- **DIRECTIVE**: Looking at the entries below, state how many lines contain the word "οποία". Give the number alone.

- **Dataset entries**:
- Opening Delimiter -

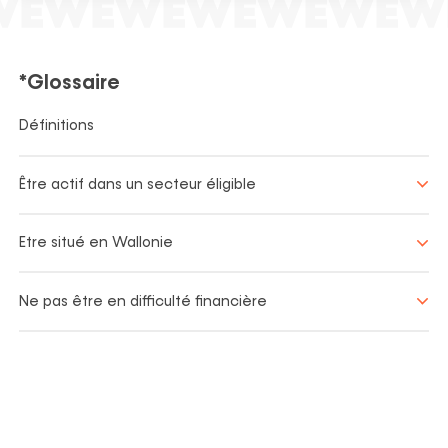
*Glossaire
Définitions
Être actif dans un secteur éligible
Etre situé en Wallonie
Ne pas être en difficulté financière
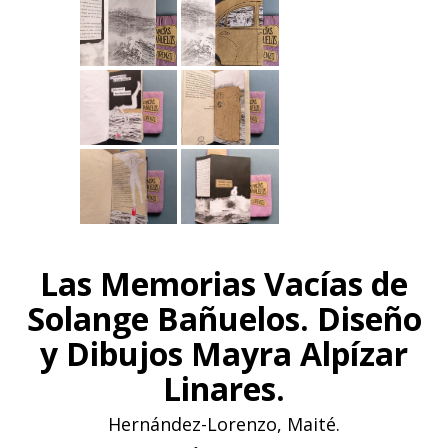
Las Memorias Vacías de
Solange Bañuelos. Diseño
y Dibujos Mayra Alpízar
Linares.
Hernández-Lorenzo, Maité.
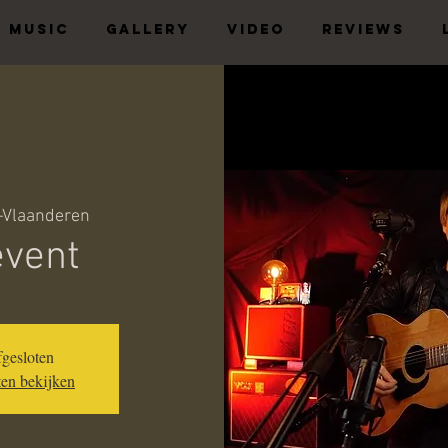
MUSIC
GALLERY
VIDEO
REVIEWS
-Vlaanderen
event
fgesloten
en bekijken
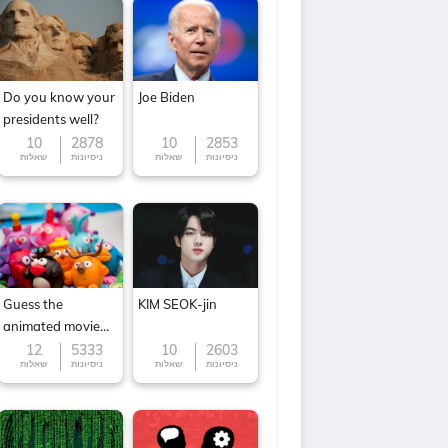
Do you know your
Joe Biden
presidents well?
10
2878
10
2853
ניסיונות
שאלות
ניסיונות
שאלות
Guess the
KIM SEOK-jin
animated movie
character
12
5333
10
2603
ניסיונות
שאלות
ניסיונות
שאלות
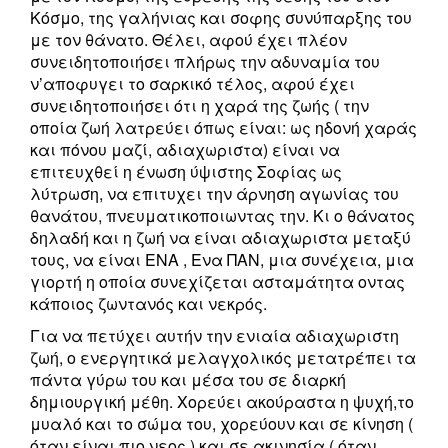
Κόσμο, της γαλήνιας και σοφης συνύπαρξης του
με τον θάνατο. Θέλει, αφού έχει πλέον
συνειδητοποιήσει πλήρως την αδυναμία του
ν’αποφυγει το σαρκικό τέλος, αφού έχει
συνειδητοποιήσει ότι η χαρά της ζωής ( την
οποία ζωή λατρεύει όπως είναι: ως ηδονή χαράς
και πόνου μαζί, αδιαχωριστα) είναι να
επιτευχθεί η ένωση ύψιστης Σοφίας ως
λύτρωση, να επιτυχει την άρνηση αγωνίας του
θανάτου, πνευματικοποιωντας την. Κι ο θάνατος
δηλαδή και η ζωή να είναι αδιαχωριστα μεταξύ
τους, να είναι ΕΝΑ , Ενα ΠΑΝ, μια συνέχεια, μια
γιορτή η οποία συνεχίζεται ασταμάτητα οντας
κάποιος ζωντανός και νεκρός.
Για να πετύχει αυτήν την ενιαία αδιαχωριστη
ζωή, ο ενεργητικά μελαγχολικός μετατρέπει τα
πάντα γύρω του και μέσα του σε διαρκή
δημιουργική μέθη. Χορεύει ακούραστα η ψυχή,το
μυαλό και το σώμα του, χορεύουν και σε κίνηση (
όταν είναι πιο νεος ) και σε ακινησία ( όταν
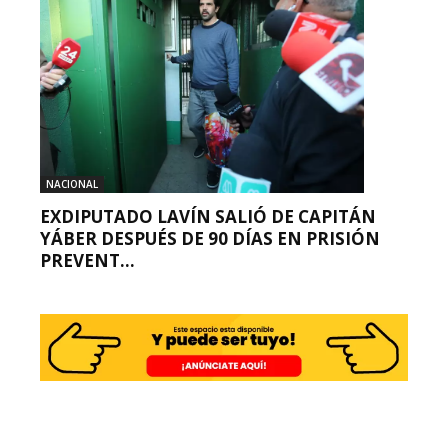
NACIONAL
EXDIPUTADO LAVÍN SALIÓ DE CAPITÁN
YÁBER DESPUÉS DE 90 DÍAS EN PRISIÓN
PREVENT...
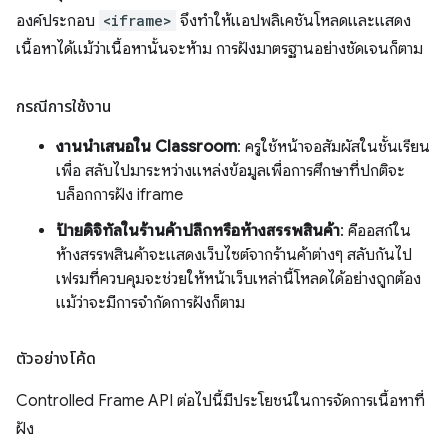
องค์ประกอบ
<iframe>
จึงทำให้แอปพลิเคชันโหลดและแสดง
เนื้อหาได้แม้ว่าเนื้อหานั้นจะห้าม การฝังมาตรฐานอย่างชัดเจนก็ตาม
กรณีการใช้งาน
งานนำเสนอใน Classroom
: ครูใช้หน้าจอสัมผัสในชั้นเรียน
เพื่อ สลับไปมาระหว่างแหล่งข้อมูลเพื่อการศึกษาที่ปกติจะ
บล็อกการฝัง iframe
ป้ายดิจิทัลในร้านค้าปลีกหรือห้างสรรพสินค้า
: คีออสก์ใน
ห้างสรรพสินค้าจะแสดงเว็บไซต์จากร้านค้าต่างๆ สลับกันไป
เฟรมที่ควบคุมจะช่วยให้หน้าเว็บเหล่านี้โหลดได้อย่างถูกต้อง
แม้ว่าจะมีการจํากัดการฝังก็ตาม
ตัวอย่างโค้ด
Controlled Frame API ต่อไปนี้มีประโยชน์ในการจัดการเนื้อหาที่
ฝัง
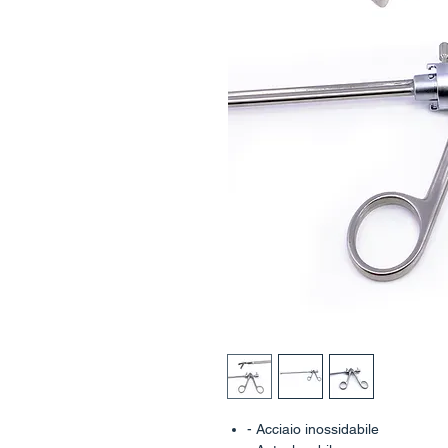
- Acciaio inossidabile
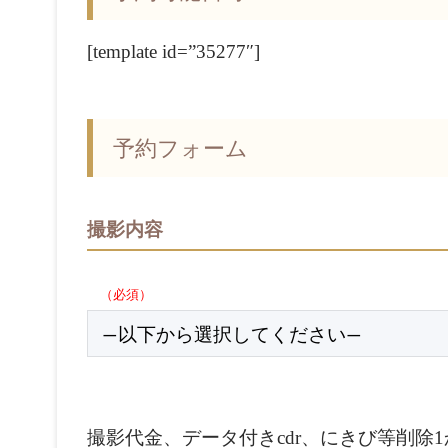
[template id=”35277″]
予約フォーム
撮影内容
（必須）
撮影代金、データ付きcdr、にきび等削除1か所 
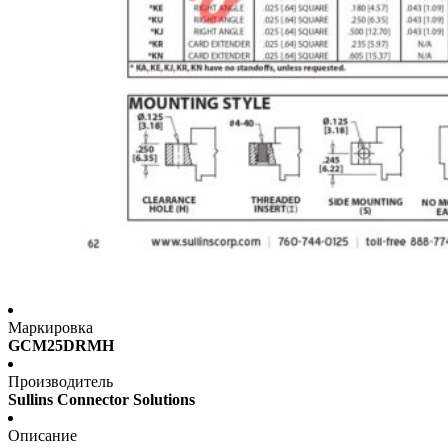
Маркировка
GCM25DRMH
Производитель
Sullins Connector Solutions
Описание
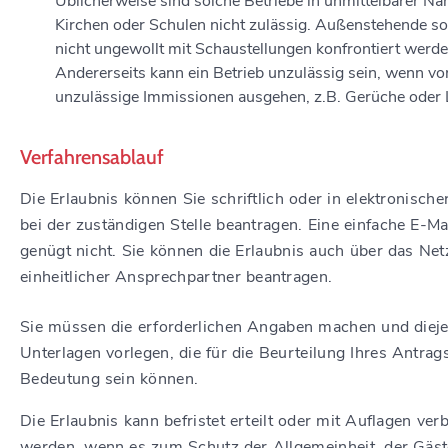
Üblicherweise sind solche Betriebe in unmittelbarer Nä
Kirchen oder Schulen nicht zulässig. Außenstehende so
nicht ungewollt mit Schaustellungen konfrontiert werde
Andererseits kann ein Betrieb unzulässig sein, wenn v
unzulässige Immissionen
ausgehen
,
z.B. Gerüche oder
Verfahrensablauf
Die Erlaubnis können Sie schriftlich oder in elektronisch
bei der zuständigen Stelle beantragen. Eine einfache E-Ma
genügt nicht. Sie können die Erlaubnis auch über das Ne
einheitlicher Ansprechpartner beantragen.
Sie müssen die erforderlichen Angaben machen und diej
Unterlagen vorlegen, die für die Beurteilung Ihres Antrag
Bedeutung sein können.
Die Erlaubnis kann befristet erteilt oder mit Auflagen ve
werden, wenn es zum Schutz der Allgemeinheit, der Gäst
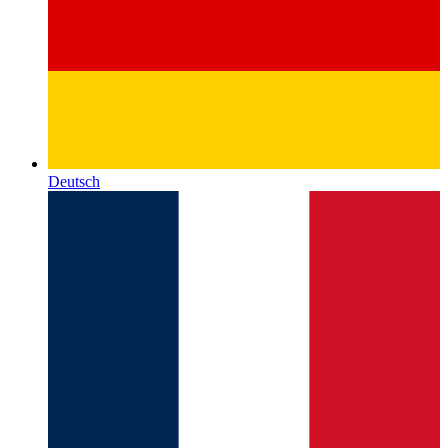
Deutsch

- Closing Delimiter -

- **REPLY**: 2